Managing eczema in patients with leg ulcers
01/09/10 | Leg ulcers, Skin integrity, Wellbeing and concordance | Deborah Hofman
Patients with leg ulcers will also often experience skin problems such as eczema. It is important that clinicians are able to offer comprehensive skin assessment, accurate diagnosis and effective management. This article outlines the background to the development of eczema in the lower limb and offers useful practice points for clinicians.
INTRODUCTION
Care of the surrounding skin is often the most problematic aspect of leg ulcer management and can cause the patient greater discomfort than pain from the wound [Fig 1].

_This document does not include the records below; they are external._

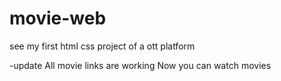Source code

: # movie-web
see my first html css project of a ott platform

-update
All movie links are working
Now you can watch movies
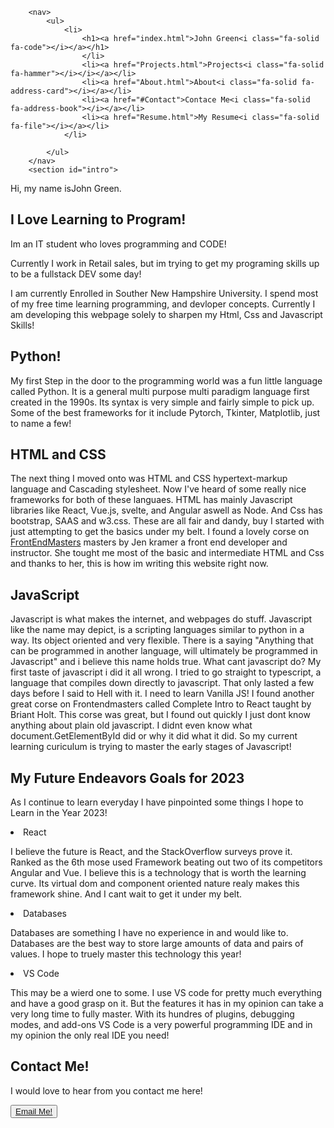 <!DOCTYPE html>
<html>
<link href="stylesheet.css" rel="stylesheet"><link> 
<script src="https://kit.fontawesome.com/e9c25b117f.js" crossorigin="anonymous"></script>

        <nav>
            <ul>
                <li>
                    <h1><a href="index.html">John Green<i class="fa-solid fa-code"></i></a></h1>
                    </li>
                    <li><a href="Projects.html">Projects<i class="fa-solid fa-hammer"></i></i></a></li>
                    <li><a href="About.html">About<i class="fa-solid fa-address-card"></i></a></li>
                    <li><a href="#Contact">Contace Me<i class="fa-solid fa-address-book"></i></a></li> 
                    <li><a href="Resume.html">My Resume<i class="fa-solid fa-file"></i></a></li>
                </li>
            
            </ul>
        </nav>
        <section id="intro">
    

<p class="name">Hi, my name is<span>John Green.</span></p>

<h2 class="learning-class">I Love Learning to <span>Program!</span></h2>

<p class="script">Im an IT student who loves programming and <span>CODE!</span><p>
</p>

<p class="name-me">Currently I work in Retail sales, but im trying to get
my programing skills up to be a fullstack <span>DEV</span> some day!</p>
<p>I am currently Enrolled in Souther New Hampshire University. I spend most of my free time learning programming, and devloper concepts. Currently I am developing this webpage solely to sharpen my Html, Css and Javascript Skills!</p>
<h2 class="python">Python!</h2>
<p>My first Step in the door to the programming world was a fun little language called Python. It is a general multi purpose multi paradigm language first created in the 1990s. Its syntax is very simple and fairly simple to pick up. Some of the best frameworks for it include Pytorch, Tkinter, Matplotlib, just to name a few!</p>
<h2 class="python">HTML and CSS</h2>
<p>The next thing I moved onto was HTML and CSS hypertext-markup language and Cascading stylesheet. Now I've heard of some really nice frameworks for both of these languaes. HTML has mainly Javascript libraries like React, Vue.js, svelte, and Angular aswell as Node. And Css has bootstrap, SAAS and w3.css. These are all fair and dandy, buy I started with just attempting to get the basics under my belt. I found a lovely corse on <a href="https://frontendmasters.com/">FrontEndMasters</a> masters by Jen kramer a front end developer and instructor. She tought me most of the basic and intermediate HTML and Css and thanks to her, this is how im writing this website right now.</p>
<h2 class="python">JavaScript</h2>
<p>Javascript is what makes the internet, and webpages do stuff. Javascript like the name may depict, is a scripting languages similar to python in a way. Its object oriented and very flexible. There is a saying "Anything that can be programmed in another language, will ultimately be programmed in Javascript" and i believe this name holds true. What cant javascript do? My first taste of javascript i did it all wrong. I tried to go straight to typescript, a language that compiles down directly to javascript. That only lasted a few days before I said to Hell with it. I need to learn Vanilla JS! I found another great corse on Frontendmasters called Complete Intro to React taught by Briant Holt. This corse was great, but I found out quickly I just dont know anything about plain old javascript. I didnt even know what document.GetElementById did or why it did what it did. So my current learning curiculum is trying to master the early stages of Javascript!</p>
<h2>My Future Endeavors Goals for 2023</h2>
<p>As I continue to learn everyday I have pinpointed some things I hope to Learn in the Year 2023!</p>
<li>React</li>
<p>I believe the future is React, and the StackOverflow surveys prove it. Ranked as the 6th mose used Framework beating out two of its competitors Angular and Vue. I believe this is a technology that is worth the learning curve. Its virtual dom and component oriented nature realy makes this framework shine. And I cant wait to get it under my belt.</p>
<li>Databases</li>
<p>Databases are something I have no experience in and would like to. Databases are the best way to store large amounts of data and pairs of values. I hope to truely master this technology this year!</p>
<li>VS Code</li>
<p>This may be a wierd one to some. I use VS code for pretty much everything and have a good grasp on it. But the features it has in my opinion can take a very long time to fully master. With its hundres of plugins, debugging modes, and add-ons VS Code is a very powerful programming IDE and in my opinion the only real IDE you need!</p>

</section>


<section id="contact">
    <h2>Contact Me!</h2>
    <p>I would love to hear from you contact me here!</p>
    <button><a href="mailto:johngreenmauhs12345@gmail.com">Email Me!</a></button>
</section>
</html>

Fig 1 - The skin surrounding a wound often causes more problems than the wound itself - in this example eczema has developed as a result of prolonged contact with wound fluid.
Inappropriate skin treatment and dressings can exacerbate skin problems and lead to increased discomfort. Clinicians who manage patients with leg ulcers need to develop expertise in assessing the surrounding skin and be able to recognise when a dermatology referral is necessary.
Leg ulceration is often preceded by skin changes such as oedema, lipodermatosclerosis, discolouration, atrophie blanche, cellulitis and eczema. Prompt intervention can prevent ulcers occurring. These conditions are also frequently present alongside leg ulceration. Recognising these conditions and knowing how to manage them effectively is crucial.
This short report focuses on the management of eczema in patients with an existing leg ulcer and how to distinguish eczema from cellulitis.
ECZEMA
Eczema is inflammation of the epidermis and is characterised by itchy, reddened, dry and cracked skin and may range in severity from mild to severe.
Venous eczema or contact eczema
Eczema of the skin surrounding a leg ulcer may be caused by venous stasis or by contact sensitivity to a product applied to or in contact with the skin (for example, latex, preservatives and adhesives). Patients with venous leg ulcers show a greater tendency towards allergy than the general population [1] and it is important to identify potential allergens by patch testing when contact sensitivity is suspected. Patients may also develop an irritant response to products next to the skin, often through wound exudate, which is not absorbed away from the skin by dressings.
Venous eczema may precede ulceration and early identification of skin changes and prompt treatment may prevent ulceration occurring or deterioration of an existing ulcer. Patients who have eczema on the leg should be asked if they have eczema elsewhere on the body.